Cheng is bored, so chengameepheus has decided to use ninnish examples to exemplify what to do. In my first attempt, i’ll use a Presicion Chengsicion Tree, not to be confused with an exacto tree (snipping would be innappropriate for this example).
A bungalow(100) of children evenly distributed between male and female
One family….with 2 children….
if first pick is male…49 males are left and 50 females are left
if first pick is female…49 females and 50 males are left
We take the if male thing, thats 49/99 that the second is a male. Since we want infinite (insert any number here), we take infinite divided by 2(since it is 50% prob its male) minus 1(for the male we took out), then divide it by infinite divided by 2(since thats the amount of possible females left) + the numerator.
(infinite/2-1) + (infinite/2)
Thats so close to 50% that Cheng won’t do the smath. Cheng’s precision chengcision tree has declared 50%.
Cheng now will call into question the prob. tree that everyone is making. This thing
P(X = 0) = 0.25
P(X = 1) = 0.50
P(X = 2) = 0.25
(taken from gas’s thing)
The situation we are using is not as simple as it looks. I will also assign F (female) or M (Male). In a normal plot, its MM, FF, FM, MF. This overlooks the fact that we aren’t just combining FM and FM. This means I will assign a 1 and 2 to the letter combos also. This is because we don’t know whether the male is the first or second child. The number is to declare whether its the first or second of its kind to be chosen. Here are all the possibilities.

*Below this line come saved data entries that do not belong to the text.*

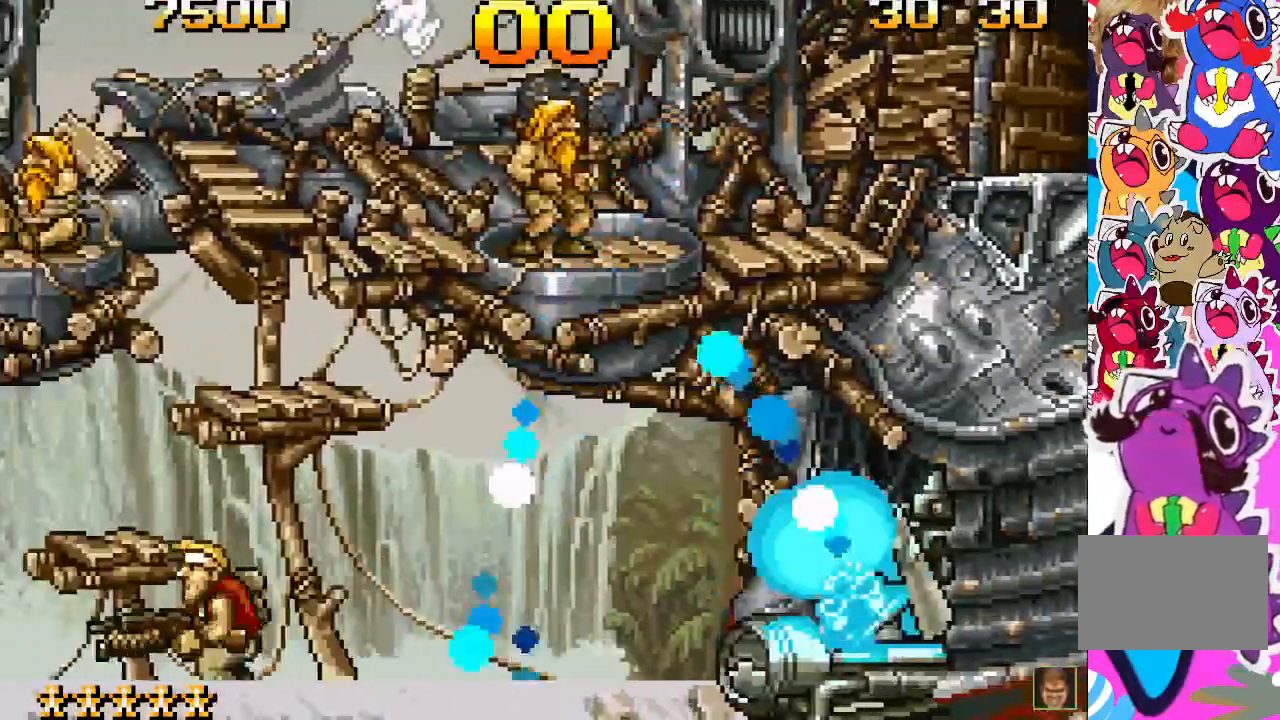
{"buttons": ["DPAD_RIGHT"], "events": [[250, "DPAD_LEFT", "up"], [350, "DPAD_RIGHT", "down"]]}
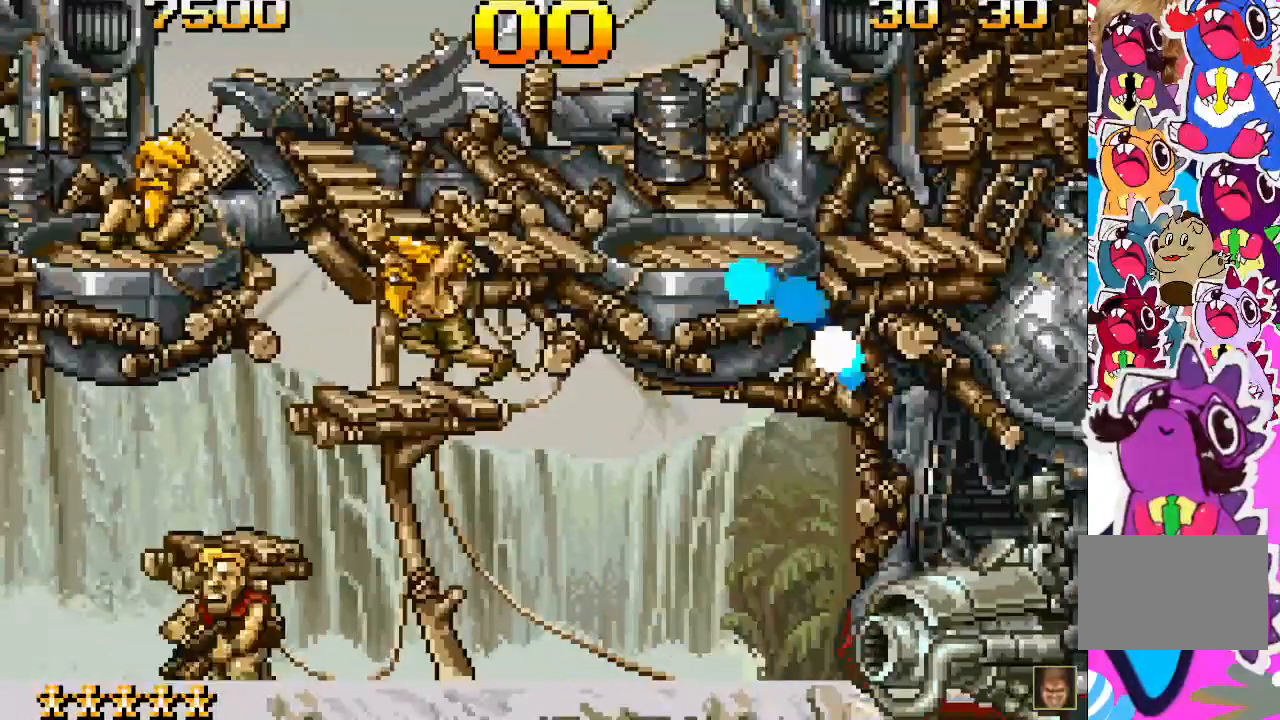
{"buttons": ["SQUARE"], "events": [[150, "DPAD_RIGHT", "up"], [333, "SQUARE", "down"], [417, "SQUARE", "up"], [500, "SQUARE", "down"]]}
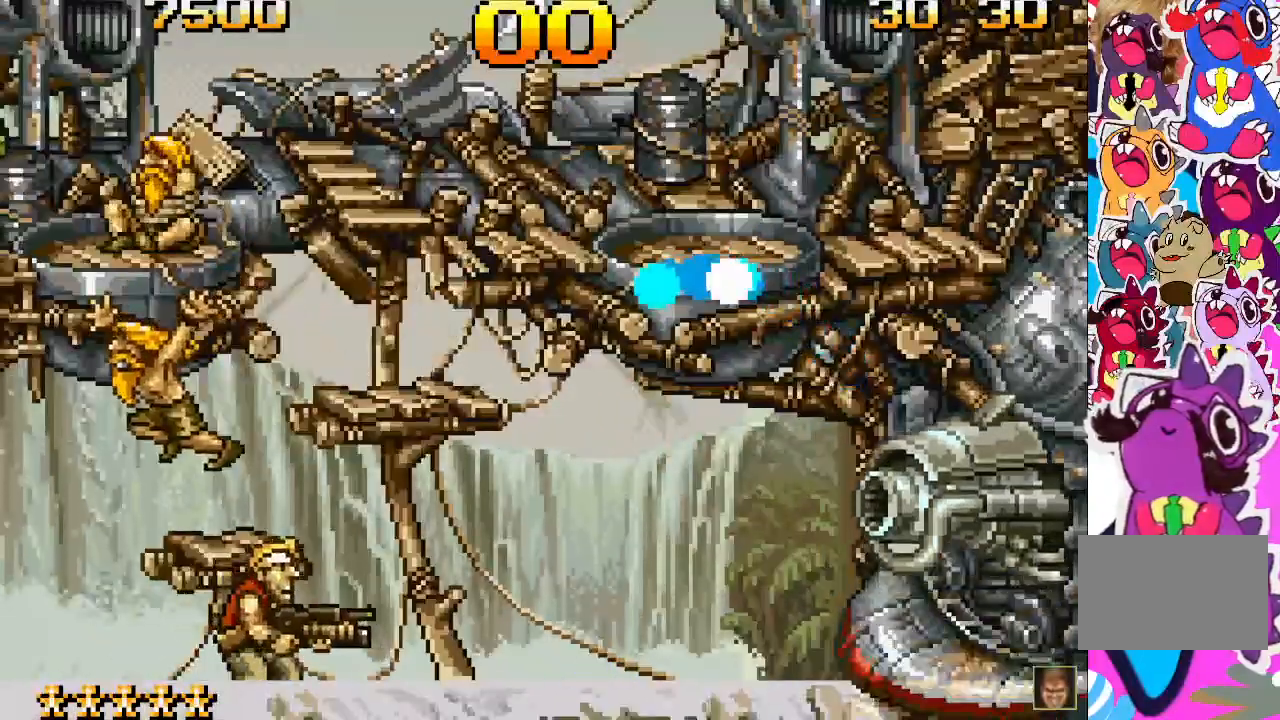
{"buttons": [], "events": [[83, "SQUARE", "up"], [150, "SQUARE", "down"], [200, "SQUARE", "up"], [267, "SQUARE", "down"], [350, "SQUARE", "up"], [417, "SQUARE", "down"], [467, "SQUARE", "up"]]}
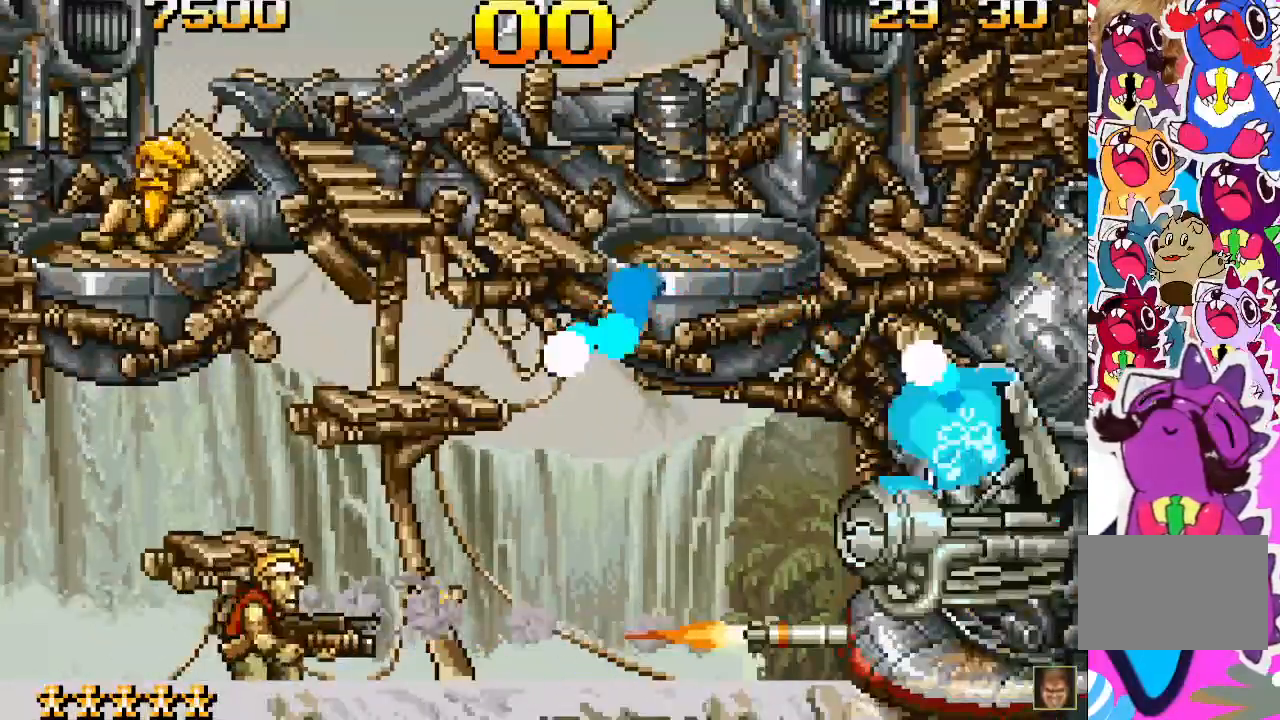
{"buttons": ["DPAD_LEFT"], "events": [[17, "SQUARE", "down"], [117, "SQUARE", "up"], [183, "DPAD_LEFT", "down"]]}
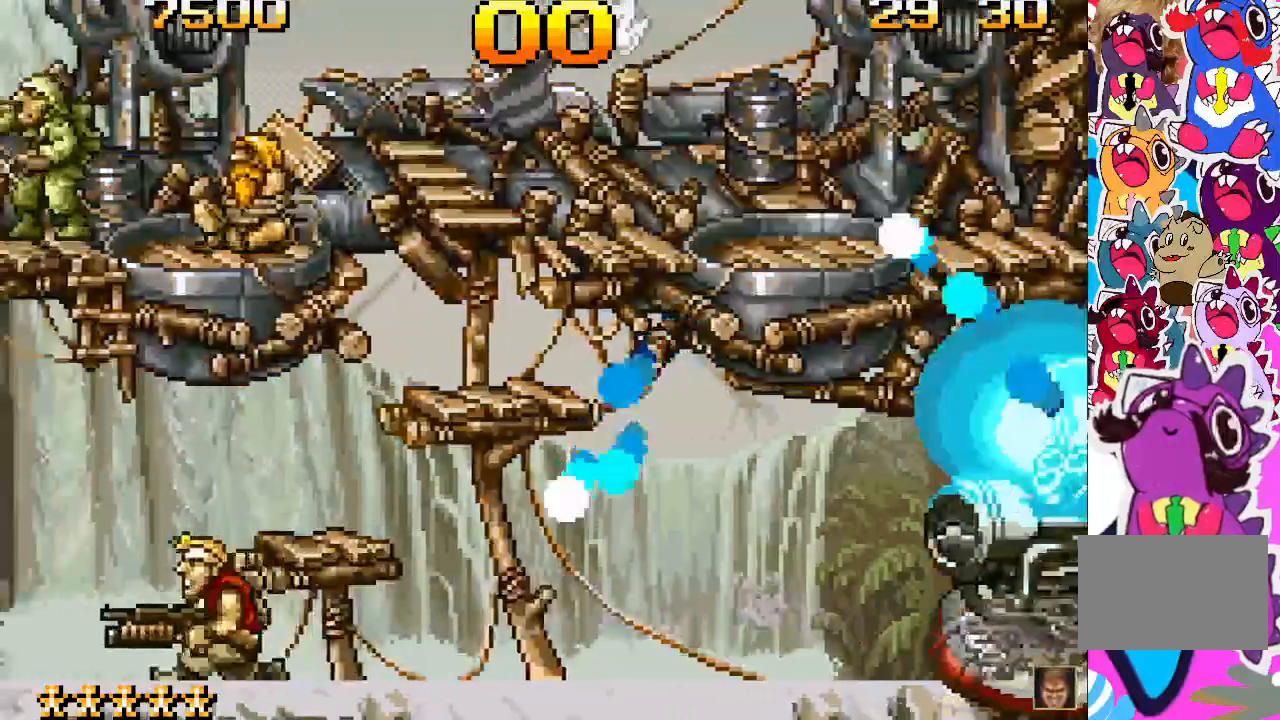
{"buttons": ["DPAD_RIGHT"], "events": [[350, "DPAD_LEFT", "up"], [483, "DPAD_RIGHT", "down"]]}
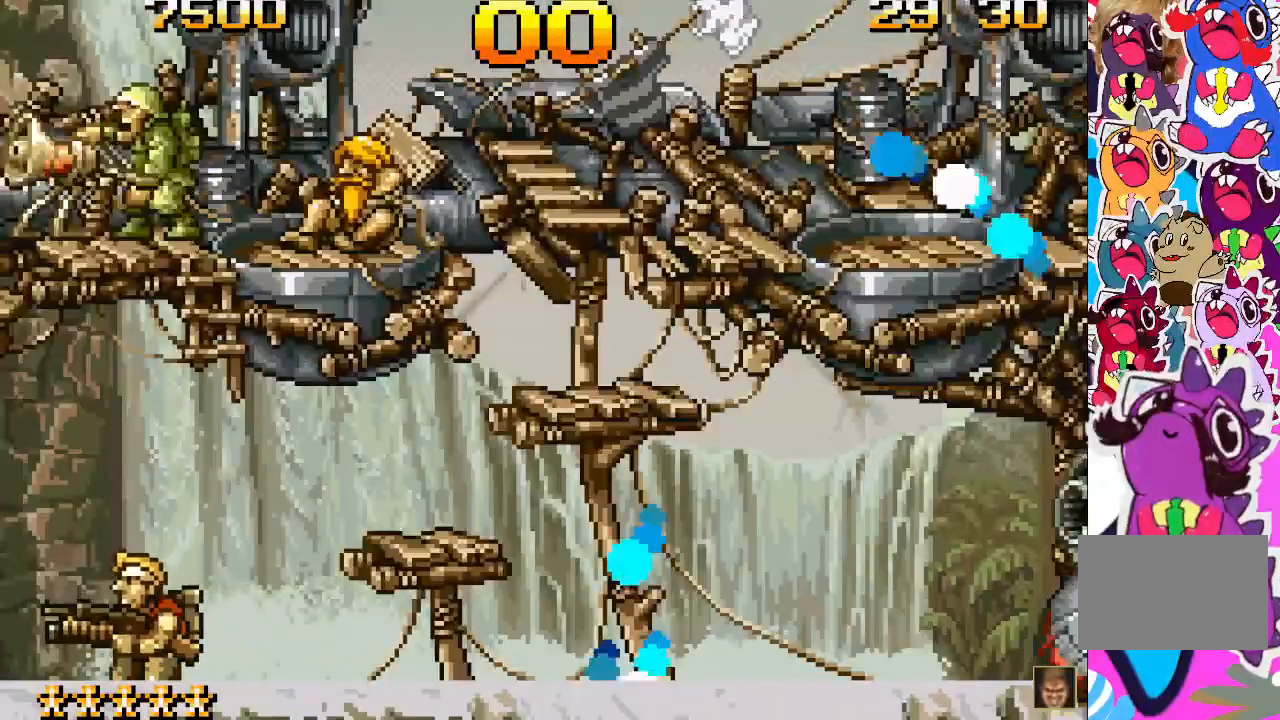
{"buttons": ["SQUARE"], "events": [[267, "DPAD_RIGHT", "up"], [483, "SQUARE", "down"]]}
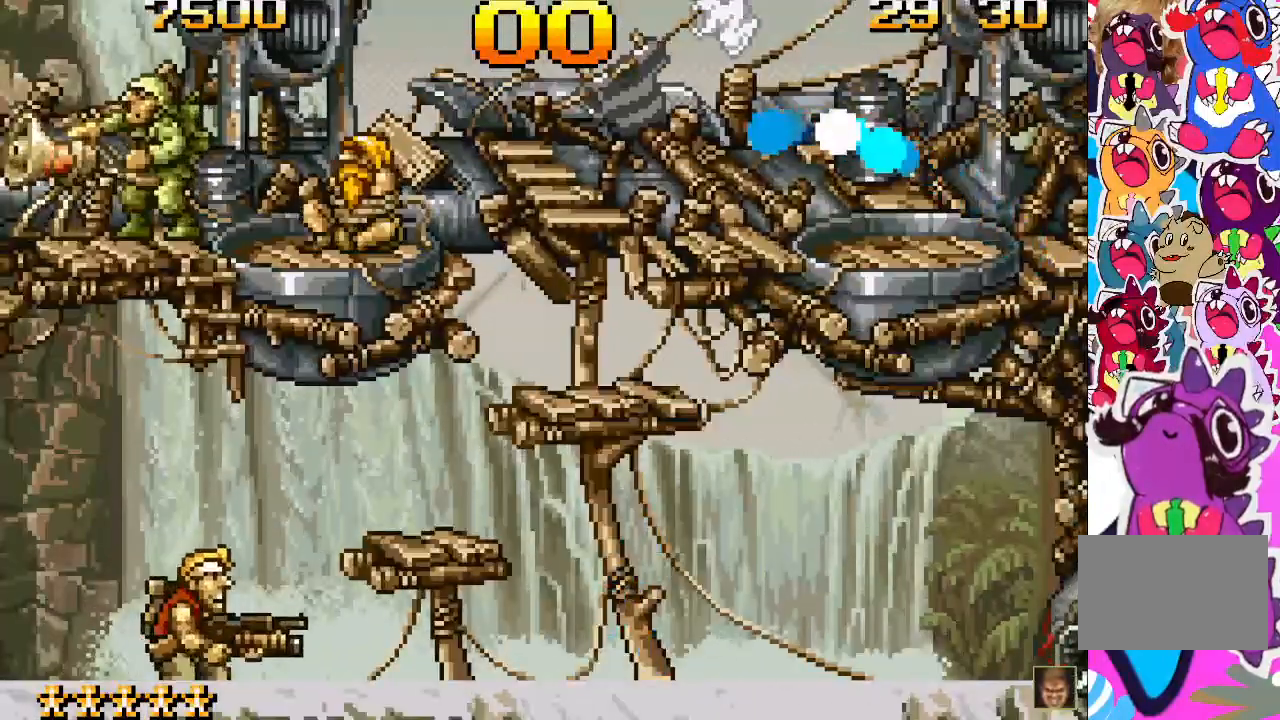
{"buttons": ["DPAD_RIGHT"], "events": [[67, "SQUARE", "up"], [150, "SQUARE", "down"], [200, "SQUARE", "up"], [250, "SQUARE", "down"], [267, "DPAD_RIGHT", "down"], [317, "SQUARE", "up"], [400, "SQUARE", "down"], [467, "SQUARE", "up"]]}
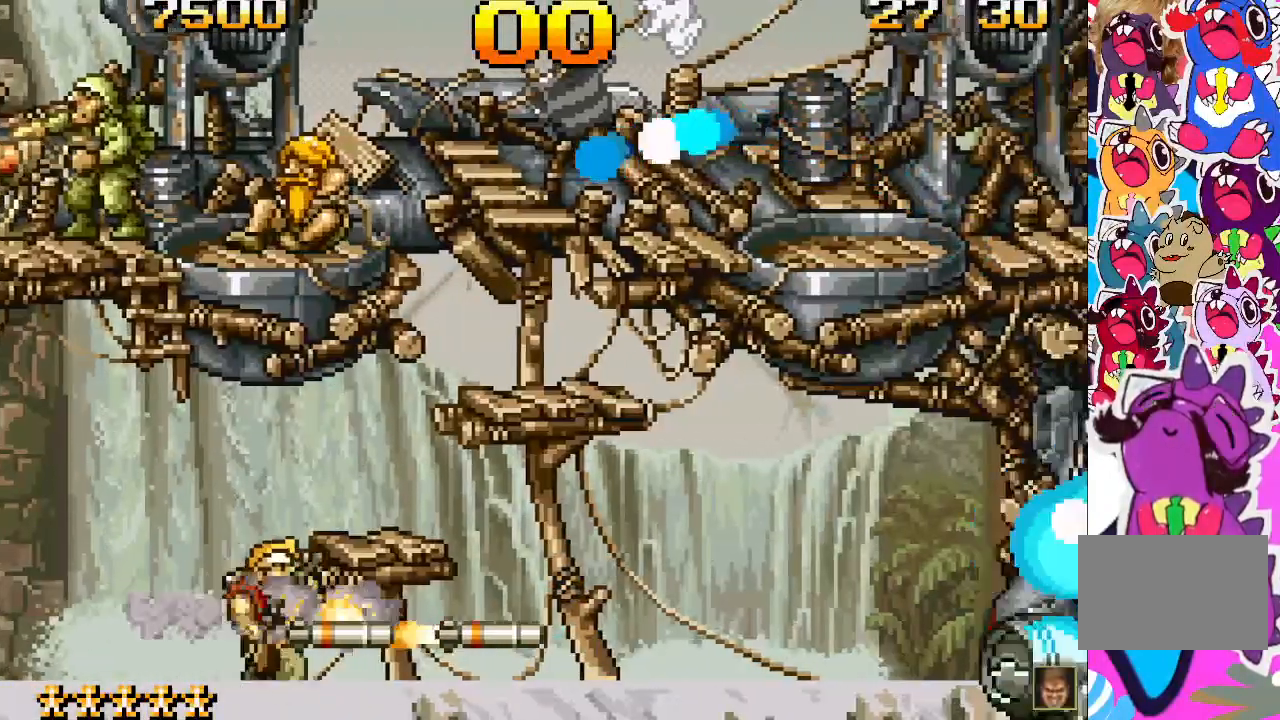
{"buttons": ["SQUARE"], "events": [[167, "SQUARE", "down"], [267, "SQUARE", "up"], [333, "SQUARE", "down"], [433, "SQUARE", "up"], [467, "DPAD_RIGHT", "up"], [467, "SQUARE", "down"]]}
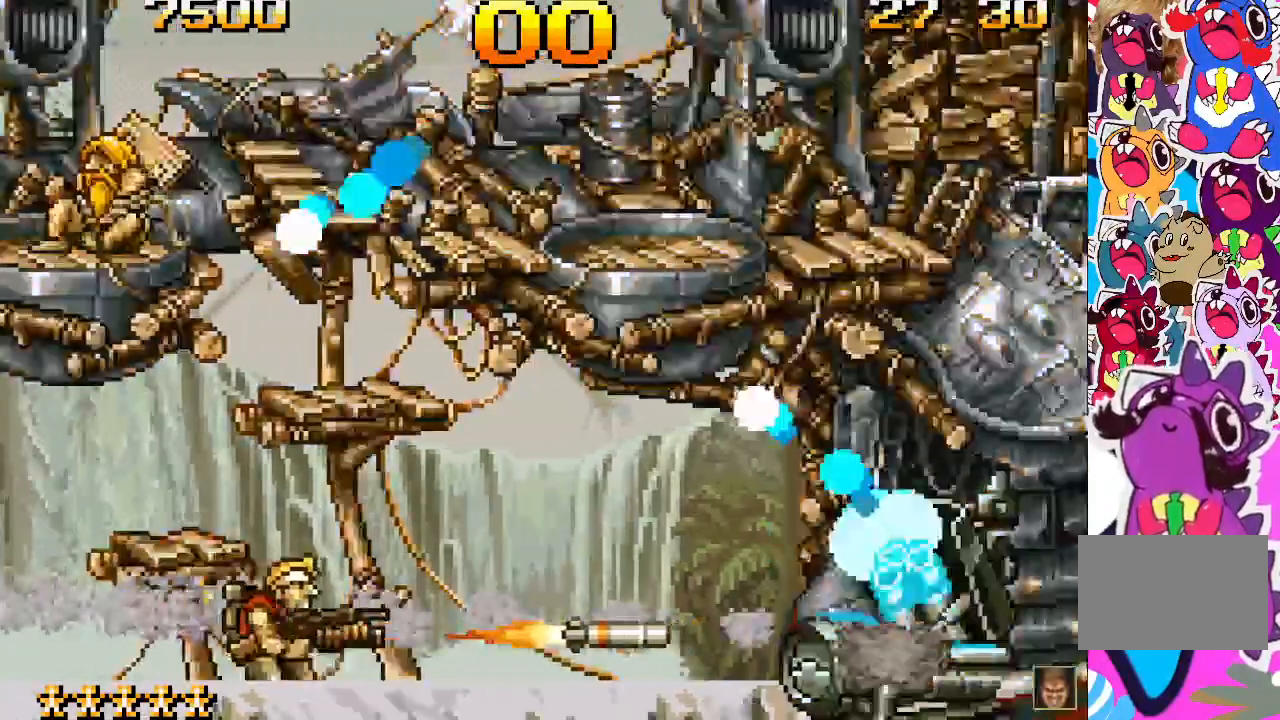
{"buttons": ["SQUARE"], "events": [[33, "SQUARE", "up"], [233, "SQUARE", "down"], [300, "SQUARE", "up"], [333, "DPAD_RIGHT", "down"], [367, "SQUARE", "down"], [433, "SQUARE", "up"], [500, "DPAD_RIGHT", "up"], [500, "SQUARE", "down"]]}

Once we chrisliminate the (f1,f2) as well as the (f2, f1), the results become apparent. It becomes (M1, M2) + (M2, M1) + (M1,F1) + (F1, M1) divided by (M1,F1) + (F1, M1), also known as 4 divi, oh shintos, i’m dyslexic or something. switch those around, then its also known as 2 divided by 4 = .5 or 50%. Please attempt a refute job on this, its just a ponderoso coming from chengstein’s thinking muscle.